START PROVIDED ENTRIES

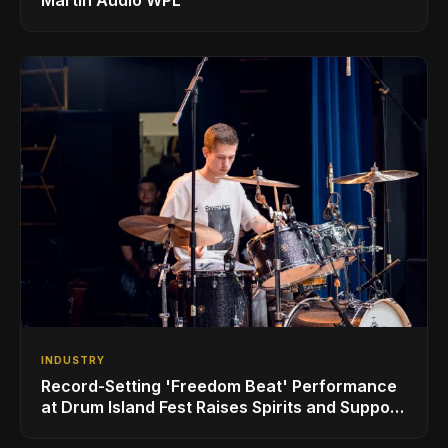
INDUSTRY
Record-Setting 'Freedom Beat' Performance
at Drum Island Fest Raises Spirits and Support
While Showcasing Ukraine’s Intrepid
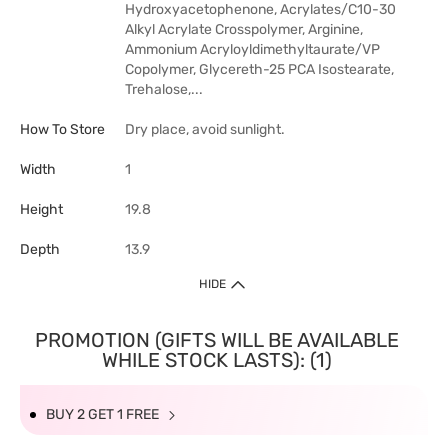
Hydroxyacetophenone, Acrylates/C10-30
Alkyl Acrylate Crosspolymer, Arginine,
Ammonium Acryloyldimethyltaurate/VP
Copolymer, Glycereth-25 PCA Isostearate,
Trehalose,...
How To Store
Dry place, avoid sunlight.
Width
1
Height
19.8
Depth
13.9
HIDE
PROMOTION (GIFTS WILL BE AVAILABLE
WHILE STOCK LASTS): (1)
BUY 2 GET 1 FREE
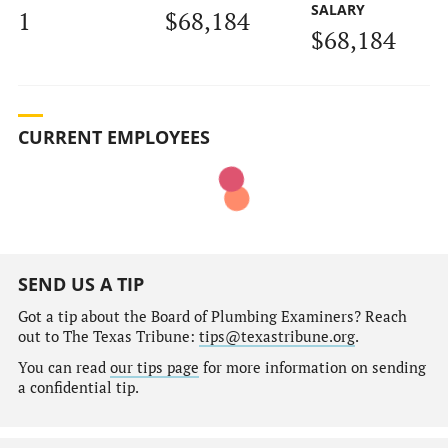
SALARY
1
$68,184
$68,184
CURRENT EMPLOYEES
SEND US A TIP
Got a tip about the Board of Plumbing Examiners? Reach
out to The Texas Tribune:
tips@texastribune.org
.
You can read
our tips page
for more information on sending
a confidential tip.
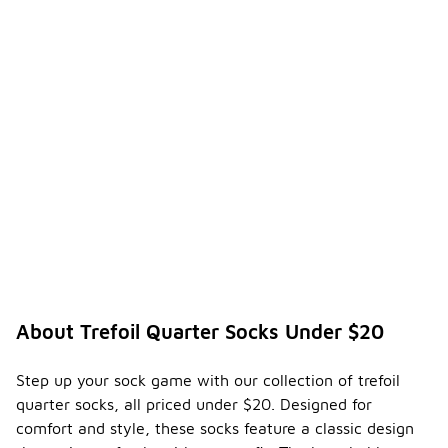
About Trefoil Quarter Socks Under $20
Step up your sock game with our collection of trefoil
quarter socks, all priced under $20. Designed for
comfort and style, these socks feature a classic design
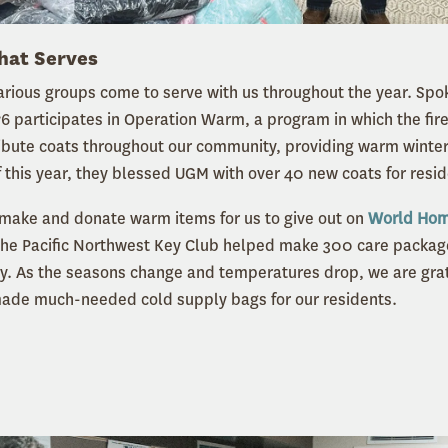
hat Serves
rious groups come to serve with us throughout the year. Spo
76 participates in Operation Warm, a program in which the fire
ibute coats throughout our community, providing warm winter 
f this year, they blessed UGM with over 40 new coats for resi
ake and donate warm items for us to give out on
World Hom
the Pacific Northwest Key Club helped make 300 care packag
 As the seasons change and temperatures drop, we are grate
de much-needed cold supply bags for our residents.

END PROVIDED ENTRIES

**HOW TO COMPLETE THIS TASK:** Write out the lines from the line with "Hydroxyacetophenone, Acrylates/C10-30" to the line with "comfort and style, these", both included, keeping every word the same, and omit the pictures from your answer.

**RESULT BELOW:**
Hydroxyacetophenone, Acrylates/C10-30
Alkyl Acrylate Crosspolymer, Arginine,
Ammonium Acryloyldimethyltaurate/VP
Copolymer, Glycereth-25 PCA Isostearate,
Trehalose,...
How To Store
Dry place, avoid sunlight.
Width
1
Height
19.8
Depth
13.9
HIDE
PROMOTION (GIFTS WILL BE AVAILABLE
WHILE STOCK LASTS): (1)
BUY 2 GET 1 FREE
SALARY
1
$68,184
$68,184
CURRENT EMPLOYEES
SEND US A TIP
Got a tip about the Board of Plumbing Examiners? Reach
out to The Texas Tribune:
tips@texastribune.org
.
You can read
our tips page
for more information on sending
a confidential tip.
About Trefoil Quarter Socks Under $20
Step up your sock game with our collection of trefoil
quarter socks, all priced under $20. Designed for
comfort and style, these socks feature a classic design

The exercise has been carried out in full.